Bisset Clan Motto: Abscissa Virescit (Love is the token of peace).
Bisset Clan History:
When William the Lion returned to Scotland from captivity in France and England in 1174 , he brought with him a group of young Anglo-Normans whom he had befriended, and among them was one Henricus Byset, who is on record as having witnessed a Charter c.1198. John Byset, the son of Henricus, was granted lands in Morayshire.
Bisset fortunes unfortunately suffered a severe blow in 1242 when, at a tournament held at Haddington, Walter Byset, Lord of Aboyne, was "worsted" by the young Earl of Atholl. In revenge, he is alleged to have set fire to the Earl's house while he slept, an act for which he and his nephew John were banished from the Kingdom, his lands being dispersed among other members of his family. It is nonetheless uncertain that the crime was actually committed by Walter since in an attempt to free himself from suspicion, he requested that the Bishop of Aberdeen issue a statement excommunicating all of those who had taken part in the murder.
It did not end there, however, as a pardon was later granted to the son of the Earl of Atholl for killing some Bysets in Ireland, presumably Walter and John. Nevertheless. John Bisset's descendants appear to have survived, and the name is still found in Antrim, where they became known as the MacEoin Bissets of the Glens.
In the late 13th century, Sir Simon Fraser of Oliver in Peeblesshire acquired the Bisset lands around Beauly through marriage, and other Bisset family members married into the Grants. The Bisset surname is therefore often given as a Sept of these Clans. The principal surviving line of Bisset is held by the Bissets of Lessendrum near Huntly in Aberdeenshire.
Around 1301, Baldred Bisset, Parson of Kinghorn and an "Official" of St Andrews, wrote a letter to the Pope in Rome denouncing the behaviour of Edward I of England towards Scotland.
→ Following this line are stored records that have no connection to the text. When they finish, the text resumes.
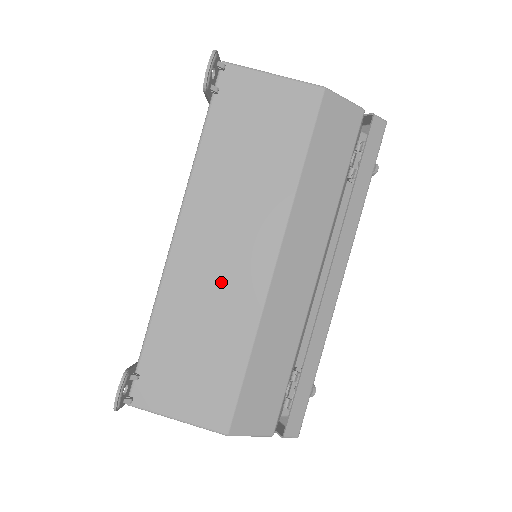
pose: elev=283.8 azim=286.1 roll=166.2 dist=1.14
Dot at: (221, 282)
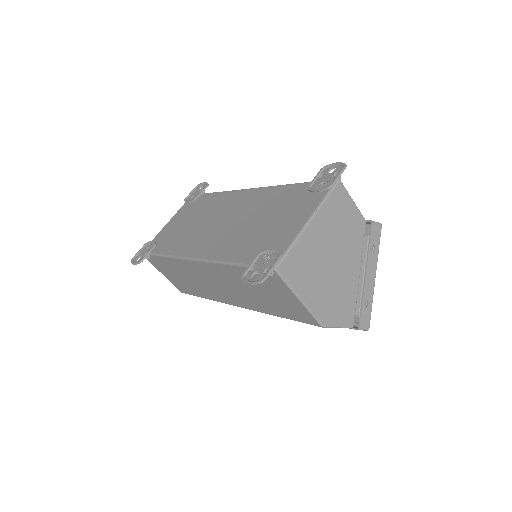
Dot at: (206, 284)
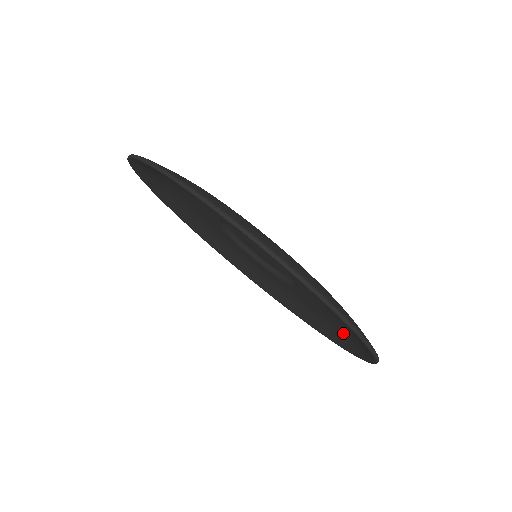
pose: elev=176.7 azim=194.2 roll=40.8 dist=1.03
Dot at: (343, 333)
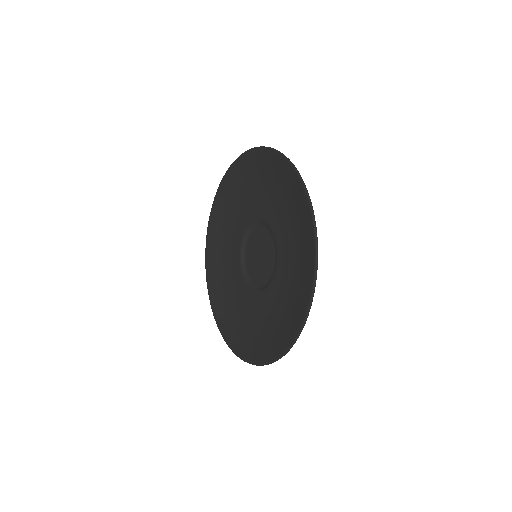
Dot at: (268, 337)
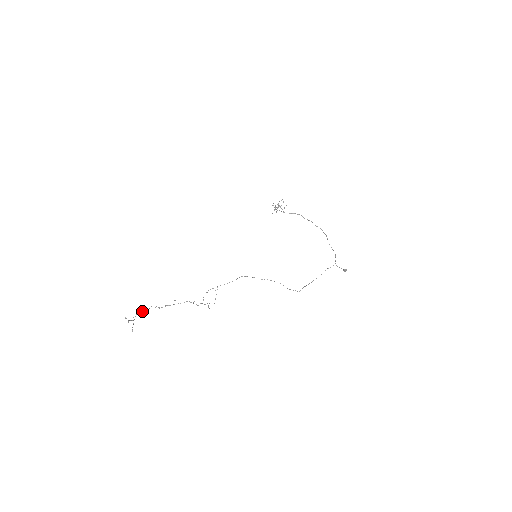
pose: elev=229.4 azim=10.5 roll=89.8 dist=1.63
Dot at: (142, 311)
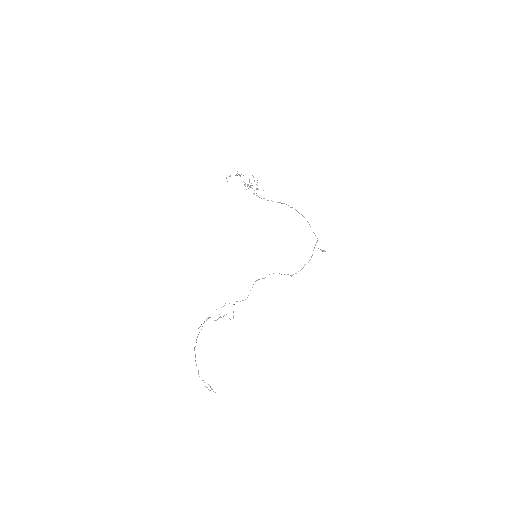
Dot at: occluded
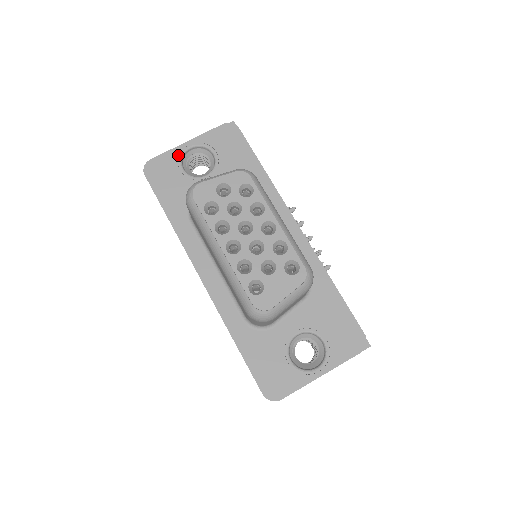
An Andrew Bisset fought with the 76th Regiment of Foot/Macdonald Highlanders in the American Revolutionary War. A family of Bissets are today located in Nova Scotia.
Surname distribution in Scotland: The Bissett name is most commonly found in Perth and Kinross (Perthshire and Kinross-shire), Stirlingshire, Falkirk, Clackmannanshire and Fife.
Places of Interest: Aboyne Castle, Aboyne, Aberdeenshire. A stronghold of the Bissets in the early 1200's, but passed to the Knights Templar in 1242, after a feud between the family and the Earls of Atholl. Kilravock Castle, Croy, Inverness-shire. Held by the Bissets in the 12th and early 13th centuries. Knock Castle, nr, Ballater, Aberdeenshire. A stronghold of the Bissets in the 13th century. Lessendrum, nr. Huntly, Aberdeenshire. The main line of the Bisset Clan held Lessendrum from the early 1300's until the 1960's. The last building, Lessendrum House, was destroyed by fire in the 1920's and remains an attractive ruin. Maryculter House, Peterculter, Aberdeenshire. Walter Bisset, Lord of Aboyne, established a preceptory of the Knights Templar here in the early 1200's. The currently mansion house was built in the 17th century and operates as a luxury hotel. Redcastle, Muir of Ord, Ross-Shire. Ruined tower house on a steep riverbank by the Beauly Firth, held by the Bissets in the early 1200's.